> _To do_
From the entries below, copy out all lines holding "keys".

____ Data to process

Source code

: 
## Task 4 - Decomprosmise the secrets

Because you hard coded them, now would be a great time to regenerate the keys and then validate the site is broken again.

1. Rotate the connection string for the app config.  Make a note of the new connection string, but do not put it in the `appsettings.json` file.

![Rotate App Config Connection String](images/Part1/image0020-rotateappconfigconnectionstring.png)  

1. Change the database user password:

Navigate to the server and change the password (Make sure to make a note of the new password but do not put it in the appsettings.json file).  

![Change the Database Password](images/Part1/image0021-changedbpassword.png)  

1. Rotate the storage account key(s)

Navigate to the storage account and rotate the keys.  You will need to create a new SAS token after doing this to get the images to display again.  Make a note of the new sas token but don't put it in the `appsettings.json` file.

________
____ Data to process

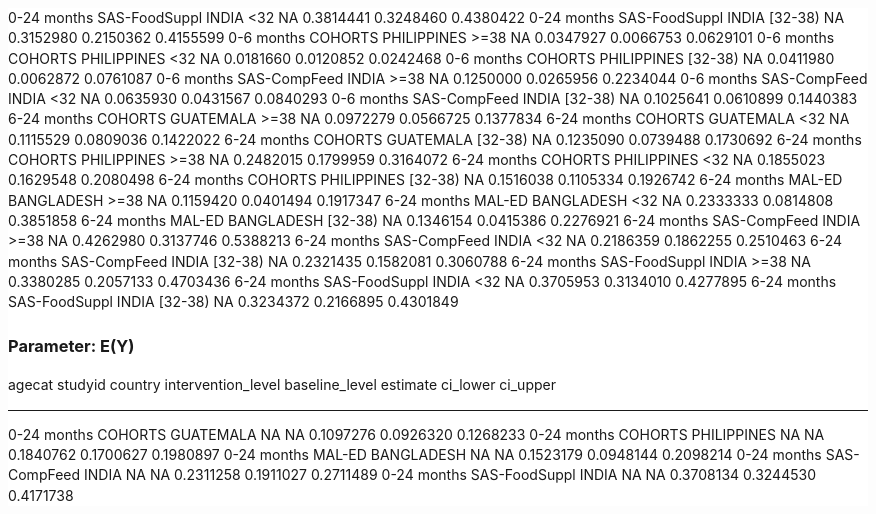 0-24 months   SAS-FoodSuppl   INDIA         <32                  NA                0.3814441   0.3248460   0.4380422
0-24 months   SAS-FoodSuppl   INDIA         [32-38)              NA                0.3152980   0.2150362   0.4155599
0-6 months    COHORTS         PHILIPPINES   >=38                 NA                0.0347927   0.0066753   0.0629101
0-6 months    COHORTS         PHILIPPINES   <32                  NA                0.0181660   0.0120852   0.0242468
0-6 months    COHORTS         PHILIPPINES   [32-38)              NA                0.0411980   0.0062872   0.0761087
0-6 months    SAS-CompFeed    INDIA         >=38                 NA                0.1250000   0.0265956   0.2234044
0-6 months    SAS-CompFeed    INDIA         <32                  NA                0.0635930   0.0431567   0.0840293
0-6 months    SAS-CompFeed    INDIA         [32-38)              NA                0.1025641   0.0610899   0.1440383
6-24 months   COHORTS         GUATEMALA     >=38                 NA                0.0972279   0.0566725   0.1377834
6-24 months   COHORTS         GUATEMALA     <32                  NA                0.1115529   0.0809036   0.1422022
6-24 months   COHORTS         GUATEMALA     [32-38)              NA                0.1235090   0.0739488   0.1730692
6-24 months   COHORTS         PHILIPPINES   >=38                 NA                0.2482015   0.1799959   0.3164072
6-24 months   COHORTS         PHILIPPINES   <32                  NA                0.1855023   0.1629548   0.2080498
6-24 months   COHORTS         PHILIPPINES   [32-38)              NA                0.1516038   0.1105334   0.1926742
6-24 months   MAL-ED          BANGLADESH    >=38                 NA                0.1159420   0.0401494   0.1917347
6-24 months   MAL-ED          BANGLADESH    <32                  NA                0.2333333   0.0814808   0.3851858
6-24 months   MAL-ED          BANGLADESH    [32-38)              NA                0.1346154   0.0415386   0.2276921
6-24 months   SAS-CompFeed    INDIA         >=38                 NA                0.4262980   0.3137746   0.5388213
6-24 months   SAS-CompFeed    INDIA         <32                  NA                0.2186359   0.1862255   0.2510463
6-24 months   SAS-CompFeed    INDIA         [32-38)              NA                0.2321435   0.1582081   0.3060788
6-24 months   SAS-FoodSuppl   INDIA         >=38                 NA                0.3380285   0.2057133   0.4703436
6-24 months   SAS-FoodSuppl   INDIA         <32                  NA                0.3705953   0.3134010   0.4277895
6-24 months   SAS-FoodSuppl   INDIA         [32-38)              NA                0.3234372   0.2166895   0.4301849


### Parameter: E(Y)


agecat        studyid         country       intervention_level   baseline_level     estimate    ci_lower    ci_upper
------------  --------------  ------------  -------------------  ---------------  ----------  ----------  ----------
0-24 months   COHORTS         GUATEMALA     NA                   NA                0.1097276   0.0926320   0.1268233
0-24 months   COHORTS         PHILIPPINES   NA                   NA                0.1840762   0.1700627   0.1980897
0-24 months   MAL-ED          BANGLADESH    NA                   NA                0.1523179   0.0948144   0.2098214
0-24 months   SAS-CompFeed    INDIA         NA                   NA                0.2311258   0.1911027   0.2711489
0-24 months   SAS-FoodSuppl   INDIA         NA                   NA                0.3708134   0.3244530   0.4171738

________

> _Exercise answer_
Because you hard coded them, now would be a great time to regenerate the keys and then validate the site is broken again.
Navigate to the storage account and rotate the keys.  You will need to create a new SAS token after doing this to get the images to display again.  Make a note of the new sas token but don't put it in the `appsettings.json` file.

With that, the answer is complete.